Long conditional breakouts (weeks) are his best skill-based edge — 70.8% WR that holds out-of-sample, though only marginal after Bonferroni (p_adj=0.096).
Ignore his short calls — 40% WR holds in-sample and out-of-sample. This is his most reliable signal: do the opposite.
Ignore his confidence levels — r=0.02 with returns. Not predictive.
Give his ideas time to work — his 20-day results beat his 5-day results consistently.
His overall output is worse than just buying SPY — always-long-SPY at 66.5% WR crushes his 52.5%.

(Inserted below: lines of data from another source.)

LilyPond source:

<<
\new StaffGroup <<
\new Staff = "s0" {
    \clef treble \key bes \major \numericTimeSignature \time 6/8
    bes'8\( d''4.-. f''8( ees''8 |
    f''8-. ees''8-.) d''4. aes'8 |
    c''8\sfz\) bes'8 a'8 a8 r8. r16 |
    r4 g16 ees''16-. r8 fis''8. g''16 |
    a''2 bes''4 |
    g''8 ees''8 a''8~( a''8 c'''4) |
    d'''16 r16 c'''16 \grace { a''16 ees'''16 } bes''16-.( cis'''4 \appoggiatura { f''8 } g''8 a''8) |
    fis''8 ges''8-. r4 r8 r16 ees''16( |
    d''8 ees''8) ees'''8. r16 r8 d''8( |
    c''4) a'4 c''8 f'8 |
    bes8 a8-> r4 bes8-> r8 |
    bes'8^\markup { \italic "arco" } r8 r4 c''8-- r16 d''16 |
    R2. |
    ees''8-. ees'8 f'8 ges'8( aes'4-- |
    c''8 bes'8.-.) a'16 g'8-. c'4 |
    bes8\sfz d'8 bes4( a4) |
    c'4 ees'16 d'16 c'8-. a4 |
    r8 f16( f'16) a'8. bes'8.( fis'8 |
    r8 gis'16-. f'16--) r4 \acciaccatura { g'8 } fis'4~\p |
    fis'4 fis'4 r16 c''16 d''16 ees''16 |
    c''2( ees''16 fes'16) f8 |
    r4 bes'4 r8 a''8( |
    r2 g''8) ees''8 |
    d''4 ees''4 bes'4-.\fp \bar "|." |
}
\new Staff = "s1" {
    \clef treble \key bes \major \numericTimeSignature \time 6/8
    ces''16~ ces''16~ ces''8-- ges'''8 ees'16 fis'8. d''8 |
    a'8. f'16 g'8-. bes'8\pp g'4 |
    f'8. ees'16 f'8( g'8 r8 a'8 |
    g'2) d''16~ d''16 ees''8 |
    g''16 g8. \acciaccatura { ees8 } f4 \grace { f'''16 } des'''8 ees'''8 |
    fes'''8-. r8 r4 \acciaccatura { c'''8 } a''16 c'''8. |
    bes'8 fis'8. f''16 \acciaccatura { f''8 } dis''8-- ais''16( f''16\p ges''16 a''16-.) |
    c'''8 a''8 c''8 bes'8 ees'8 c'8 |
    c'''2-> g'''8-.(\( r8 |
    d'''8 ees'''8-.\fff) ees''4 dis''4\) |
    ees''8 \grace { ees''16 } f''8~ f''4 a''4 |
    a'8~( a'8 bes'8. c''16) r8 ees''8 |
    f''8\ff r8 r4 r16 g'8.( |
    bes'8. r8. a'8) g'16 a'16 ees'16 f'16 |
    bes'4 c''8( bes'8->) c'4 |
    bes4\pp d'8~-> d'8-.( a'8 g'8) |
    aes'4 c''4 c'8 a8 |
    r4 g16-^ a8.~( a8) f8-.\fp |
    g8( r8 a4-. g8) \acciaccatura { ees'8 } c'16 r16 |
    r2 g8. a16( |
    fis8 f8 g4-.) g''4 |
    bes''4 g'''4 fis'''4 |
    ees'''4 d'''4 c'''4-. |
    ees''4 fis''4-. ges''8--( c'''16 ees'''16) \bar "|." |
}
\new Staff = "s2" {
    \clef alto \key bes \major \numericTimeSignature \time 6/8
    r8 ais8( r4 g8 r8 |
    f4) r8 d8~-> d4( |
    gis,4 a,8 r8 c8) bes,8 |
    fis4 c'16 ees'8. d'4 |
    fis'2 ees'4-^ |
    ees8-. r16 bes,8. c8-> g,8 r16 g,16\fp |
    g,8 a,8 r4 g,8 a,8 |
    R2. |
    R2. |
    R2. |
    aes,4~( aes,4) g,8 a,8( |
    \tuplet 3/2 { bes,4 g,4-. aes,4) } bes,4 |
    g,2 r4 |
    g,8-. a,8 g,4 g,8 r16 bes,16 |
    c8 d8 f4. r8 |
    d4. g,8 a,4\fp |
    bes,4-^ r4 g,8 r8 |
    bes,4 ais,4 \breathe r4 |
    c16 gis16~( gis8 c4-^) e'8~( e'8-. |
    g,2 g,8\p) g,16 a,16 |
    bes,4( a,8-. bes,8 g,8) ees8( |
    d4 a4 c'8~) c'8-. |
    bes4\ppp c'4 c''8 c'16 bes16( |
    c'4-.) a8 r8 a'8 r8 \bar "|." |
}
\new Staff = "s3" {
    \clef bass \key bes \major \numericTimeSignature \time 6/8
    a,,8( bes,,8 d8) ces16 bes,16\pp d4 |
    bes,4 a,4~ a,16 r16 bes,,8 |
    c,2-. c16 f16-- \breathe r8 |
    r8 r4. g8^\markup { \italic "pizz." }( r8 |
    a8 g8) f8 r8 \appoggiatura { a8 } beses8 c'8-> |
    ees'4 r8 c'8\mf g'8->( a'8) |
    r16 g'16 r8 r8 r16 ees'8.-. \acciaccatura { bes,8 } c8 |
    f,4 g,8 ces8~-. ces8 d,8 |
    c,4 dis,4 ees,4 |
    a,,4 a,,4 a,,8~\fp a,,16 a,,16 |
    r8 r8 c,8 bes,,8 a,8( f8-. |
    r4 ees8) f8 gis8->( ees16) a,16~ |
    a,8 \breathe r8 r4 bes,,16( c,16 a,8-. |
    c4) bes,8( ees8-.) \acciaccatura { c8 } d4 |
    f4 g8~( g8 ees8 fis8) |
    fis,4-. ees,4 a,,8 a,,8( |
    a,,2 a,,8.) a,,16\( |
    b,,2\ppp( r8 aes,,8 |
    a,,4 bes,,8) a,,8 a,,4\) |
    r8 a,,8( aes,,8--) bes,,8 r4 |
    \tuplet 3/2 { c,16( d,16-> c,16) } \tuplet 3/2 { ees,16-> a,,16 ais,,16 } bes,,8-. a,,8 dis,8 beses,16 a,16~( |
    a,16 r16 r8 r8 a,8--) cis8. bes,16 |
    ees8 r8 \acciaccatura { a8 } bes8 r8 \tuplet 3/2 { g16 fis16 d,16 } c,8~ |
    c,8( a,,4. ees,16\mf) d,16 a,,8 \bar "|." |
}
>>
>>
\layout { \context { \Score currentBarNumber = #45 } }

Fair caveats on data quality:

LLM extraction errors: 14% direction inversions, 7% hallucination rate, 66% recall. Our backtest is working with noisy, incomplete data.
Futures-to-ETF proxies introduce tracking error (especially for leveraged/inverse products like UVXY).
"Already in" positions are measured from Monday open, not actual entry — this penalizes active positions.
Options structures are evaluated directionally, which understates performance for well-structured spreads.
Survivorship in gold thesis: Peter may say "long gold" in every video, but our LLM only captures it sometimes. His gold "edge" may partly reflect extraction bias toward his most emphatic mentions.

What this analysis can and cannot do: This is a sniff test, not a definitive audit. With 74% extraction precision and 66% recall, individual trade entries should not be trusted without manual verification. But the large-sample patterns (overall randomness, shorts losing money, gold timing, confidence not predicting outcomes) are robust to these error rates because they rely on n=200-900 observations where directional noise averages out. The small-sample findings (individual tickers with n<30) are suggestive, not definitive.